I did a search and turned up many how to crank ghosts but none detailed the counter weight that Doug Ferguson's used. Is there or does anyone have the information detailing that. I think my FCG would do better if I had that little tid bit of info.

Thanks


----------



## spinachetr (Nov 9, 2009)

I know what you mean. For the life of me I could not wrap my head around how to build a FCG even after looking at pictures and watching youtube how to videos...I just couldn't grasp it and ended up buying one from ebay. As soon as I opened the box and saw how it was put together...I went "Dooohhh", I couldn't believe how simple it was.


----------



## DarkLore (Jan 25, 2009)

This tutorial was pretty easy to understand. If you fully grasp the concept, it's not hard to build one out of wood. I'm not sure what type of counter weight you are referring to.

KickTheFog


----------



## heresjohnny (Feb 15, 2006)

I love Doug Ferguson's work, he is one of my biggest inspirations.

I have not seen any directions on how to do a counter weight, but I can think of one way that should work. First a standard FCG, pulling up the head and body is where the work happens.

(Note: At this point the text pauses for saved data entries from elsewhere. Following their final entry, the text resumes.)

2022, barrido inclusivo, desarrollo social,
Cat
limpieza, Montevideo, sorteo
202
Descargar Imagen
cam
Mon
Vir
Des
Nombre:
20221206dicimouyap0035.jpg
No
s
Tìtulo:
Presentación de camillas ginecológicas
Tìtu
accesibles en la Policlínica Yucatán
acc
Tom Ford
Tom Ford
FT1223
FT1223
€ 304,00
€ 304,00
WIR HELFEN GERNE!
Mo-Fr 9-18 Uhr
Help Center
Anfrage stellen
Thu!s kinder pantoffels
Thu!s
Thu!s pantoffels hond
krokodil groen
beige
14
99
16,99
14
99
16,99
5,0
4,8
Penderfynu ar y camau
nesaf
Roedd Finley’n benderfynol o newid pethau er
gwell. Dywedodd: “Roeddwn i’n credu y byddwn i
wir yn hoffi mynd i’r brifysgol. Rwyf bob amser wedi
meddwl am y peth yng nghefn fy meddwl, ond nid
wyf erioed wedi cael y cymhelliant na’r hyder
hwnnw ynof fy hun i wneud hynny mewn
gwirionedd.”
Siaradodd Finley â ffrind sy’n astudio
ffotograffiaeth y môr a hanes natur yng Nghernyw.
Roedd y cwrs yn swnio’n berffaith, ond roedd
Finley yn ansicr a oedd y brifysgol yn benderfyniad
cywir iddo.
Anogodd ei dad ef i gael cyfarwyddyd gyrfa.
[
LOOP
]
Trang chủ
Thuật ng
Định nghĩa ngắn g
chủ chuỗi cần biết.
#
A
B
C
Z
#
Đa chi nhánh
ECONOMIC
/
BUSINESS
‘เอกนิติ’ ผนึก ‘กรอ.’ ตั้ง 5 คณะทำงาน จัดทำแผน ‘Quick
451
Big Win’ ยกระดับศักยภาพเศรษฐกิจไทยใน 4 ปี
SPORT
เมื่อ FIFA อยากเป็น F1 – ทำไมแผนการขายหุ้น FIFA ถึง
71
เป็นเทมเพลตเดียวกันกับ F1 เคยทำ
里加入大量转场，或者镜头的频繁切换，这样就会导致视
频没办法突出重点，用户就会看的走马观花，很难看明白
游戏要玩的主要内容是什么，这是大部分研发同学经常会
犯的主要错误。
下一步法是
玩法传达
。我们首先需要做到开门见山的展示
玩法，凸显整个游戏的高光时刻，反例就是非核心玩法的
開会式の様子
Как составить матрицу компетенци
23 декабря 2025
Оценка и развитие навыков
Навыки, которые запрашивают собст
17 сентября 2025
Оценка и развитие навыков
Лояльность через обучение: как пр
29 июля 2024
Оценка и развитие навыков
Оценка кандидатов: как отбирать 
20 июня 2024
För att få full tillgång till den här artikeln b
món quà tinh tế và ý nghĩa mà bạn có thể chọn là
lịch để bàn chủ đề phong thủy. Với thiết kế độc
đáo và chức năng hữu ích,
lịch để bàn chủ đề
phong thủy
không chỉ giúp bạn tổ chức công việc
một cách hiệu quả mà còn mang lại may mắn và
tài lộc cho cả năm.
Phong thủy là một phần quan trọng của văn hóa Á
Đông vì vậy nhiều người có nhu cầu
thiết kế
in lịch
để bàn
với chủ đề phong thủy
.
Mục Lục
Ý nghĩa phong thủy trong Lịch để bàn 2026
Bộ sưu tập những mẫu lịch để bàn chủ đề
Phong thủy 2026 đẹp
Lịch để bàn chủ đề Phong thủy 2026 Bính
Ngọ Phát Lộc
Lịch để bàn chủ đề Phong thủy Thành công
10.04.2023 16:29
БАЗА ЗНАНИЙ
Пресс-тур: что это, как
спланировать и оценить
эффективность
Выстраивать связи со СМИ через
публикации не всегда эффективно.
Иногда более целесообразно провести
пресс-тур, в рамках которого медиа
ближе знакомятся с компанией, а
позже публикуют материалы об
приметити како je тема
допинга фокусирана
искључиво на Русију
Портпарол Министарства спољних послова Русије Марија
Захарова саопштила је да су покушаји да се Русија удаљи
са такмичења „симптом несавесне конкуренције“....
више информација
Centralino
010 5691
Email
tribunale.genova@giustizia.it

I think you would add a counter weight that would help pull the head and body up, but be behind the ghost so it could be hidden:










Make sense?


----------



## Spooky1 (Aug 25, 2008)

Mine works fine without a counter weight.


----------



## Sblanck (Sep 13, 2007)

heresjohnny said:


> I love Doug Ferguson's work, he is one of my biggest inspirations.
> 
> I have not seen any directions on how to do a counter weight, but I can think of one way that should work. First a standard FCG, pulling up the head and body is where the work happens.
> 
> ...


That is it exactly!!
I think it was for a heavier style ghost


----------



## heresjohnny (Feb 15, 2006)

Sblanck said:


> That is it exactly!!
> I think it was for a heavier style ghost


I doubt thats it exactly because I sketched that up real quick last night, but the approach does seem like the right way to do it.


----------



## Dr Morbius (Sep 21, 2004)

Although the Phantasmechanics site no longer exists, (unless it is under a new name I am not aware of,) HJ's diagram is accurate from what I remember the site suggested on counter weighting the ghost.


----------



## DarkLore (Jan 25, 2009)

Garage bike hangers work that same way.


----------



## Dr Morbius (Sep 21, 2004)

The only suggestion not mentioned yet, I'll just bring it up although it's probably pretty obvious, is that you need to make sure your counter weight does not equal or weigh more than the ghost, other wise the ghost will not lower.


----------



## Mr_Chicken (Nov 26, 2008)

Yup. You're exactly right, Johnny. I needed a counterweight for mine, and that's exactly the way Doug described it

Tagging on to Morbius's comment, I used a water bottle for the counterweight. That way, I could fill/empty it as needed to get the weight just right


----------



## hpropman (Jul 27, 2008)

I added counter weights to the wrist/forearm wire. Some nails taped on there work well.


----------



## Spooky1 (Aug 25, 2008)

My FCG is struggling a bit this year. I think I'll try Hpropman's idea and add some counter weight to the arms to see if it helps.


----------